So how is your running training going?


----------



## Kung Fu Wang (Dec 30, 2020)

I have always felt guilty about my running. Lately I try to replace my 3 miles running by kick/punch combo with footwork. I'll still cover that 3 miles distance. But I feel I have accomplished much more than just my 3 miles running.

Here is 1 kick, 3 punches, and footwork drill.







Here is a footwork only drill. It's almost like fast spring.


----------



## Buka (Dec 31, 2020)

I stopped running when I learned how to fight, I’m sure everyone is somewhat  different.
.
But, I think we all get to the same place one way or another:


----------



## _Simon_ (Dec 31, 2020)

Kung Fu Wang said:


> I have always felt guilty about my running. Lately I try to replace my 3 miles running by kick/punch combo with footwork. I'll still cover that 3 miles distance. But I feel I have accomplished much more than just my 3 miles running.
> 
> Here is 1 kick, 3 punches, and footwork drill.
> 
> ...



Loved the vid KFW, it's a great idea. I don't know if I'll ever be able to run properly again so I've been trying to think of alternative extra cardio, definitely will keep this sort of thing in mind, and adapt what I know to it!


----------



## Gerry Seymour (Dec 31, 2020)

I miss running. Knees don't put up with it anymore on any kind of consistent basis. I really need to find something else that works as well for me.


----------



## dvcochran (Dec 31, 2020)

4


KOKarate said:


> When I was younger I was a pretty decent runner. It wasn’t my main focus but I just did it for martial arts so I was fit. At my best I did a half marathon in an hour and a half. But as time went I focused more on my Kenpo and my Muay Thai so I was still in shape from that but running took a back seat and even more so when I started teaching. But lately I’ve wanted to get back into it more so I’m dedicating weekends to runs in the morning as I teach in the afternoons but I’ve mainly doing 5ks and working upwards. Today I beat 2 of my records I did my fastest mile in 6 minutes 28 seconds and I got my fastest 5k in 21 minutes and 43 seconds.
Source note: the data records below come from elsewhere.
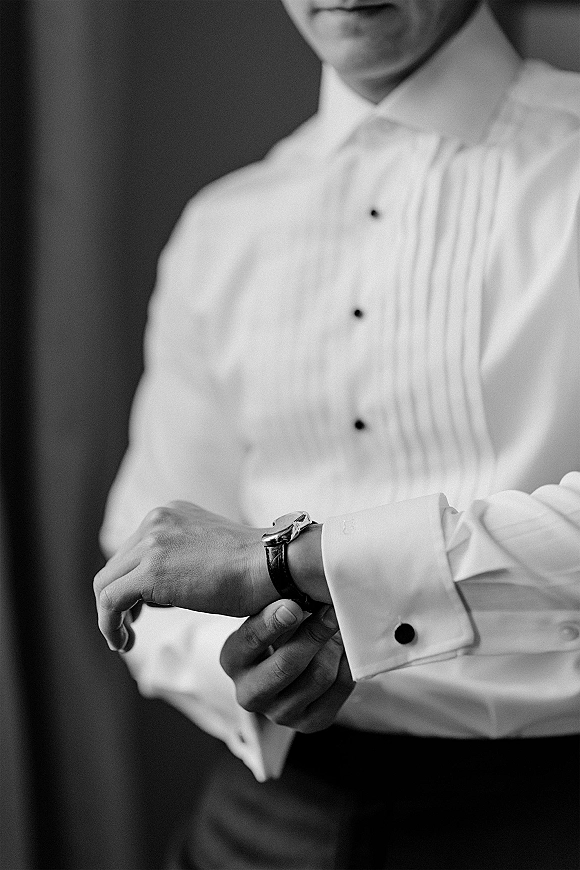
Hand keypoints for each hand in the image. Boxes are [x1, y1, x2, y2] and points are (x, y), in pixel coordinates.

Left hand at [94, 501, 273, 650]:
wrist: (277, 565)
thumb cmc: (258, 569)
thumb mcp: (213, 553)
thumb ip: (184, 560)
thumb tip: (162, 589)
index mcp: (173, 514)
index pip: (135, 550)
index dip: (132, 584)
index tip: (140, 611)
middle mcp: (158, 520)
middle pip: (117, 565)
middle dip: (119, 600)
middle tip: (129, 629)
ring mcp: (152, 542)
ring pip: (106, 583)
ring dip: (111, 616)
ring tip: (123, 641)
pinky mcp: (150, 571)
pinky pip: (109, 601)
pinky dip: (110, 626)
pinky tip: (122, 643)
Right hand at [220, 600, 353, 732]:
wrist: (288, 664)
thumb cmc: (277, 629)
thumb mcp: (268, 614)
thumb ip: (280, 606)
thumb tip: (301, 599)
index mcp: (232, 660)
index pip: (251, 639)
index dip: (274, 621)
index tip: (294, 604)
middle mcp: (249, 693)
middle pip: (286, 665)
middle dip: (313, 635)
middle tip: (331, 612)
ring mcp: (279, 713)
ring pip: (318, 677)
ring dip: (334, 647)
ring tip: (339, 626)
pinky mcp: (308, 723)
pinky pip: (338, 690)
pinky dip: (346, 665)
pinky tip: (346, 648)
Now I’m very happy with that as if I’m right my best when I was younger was 21:30. I’m going to start to increase to 10k I know I can run it but my issue is I always set off to fast that’s always been an issue for me but hey it’s a never ending journey


4-1/2 mile. Impressive.


----------



## Kung Fu Wang (Dec 31, 2020)

_Simon_ said:


> Loved the vid KFW, it's a great idea. I don't know if I'll ever be able to run properly again so I've been trying to think of alternative extra cardio, definitely will keep this sort of thing in mind, and adapt what I know to it!


I have a set of 20 3 punches combo such as:

- jab, cross, jab.
- jab, cross, hook.
- hook, hook, uppercut.
- hook, back fist, over hook.
- ...

If I just repeat each drill 20 times. I can drill 20 x 20 x 3 = 1,200 punches in my 3 miles walking. If I hold 5 lb weight on each hand, the result could be even better. After 3 miles, not only my legs has been exercised, my upper body also has a good work out.


----------



## jobo (Dec 31, 2020)

gpseymour said:


> I miss running. Knees don't put up with it anymore on any kind of consistent basis. I really need to find something else that works as well for me.


hand jive?


----------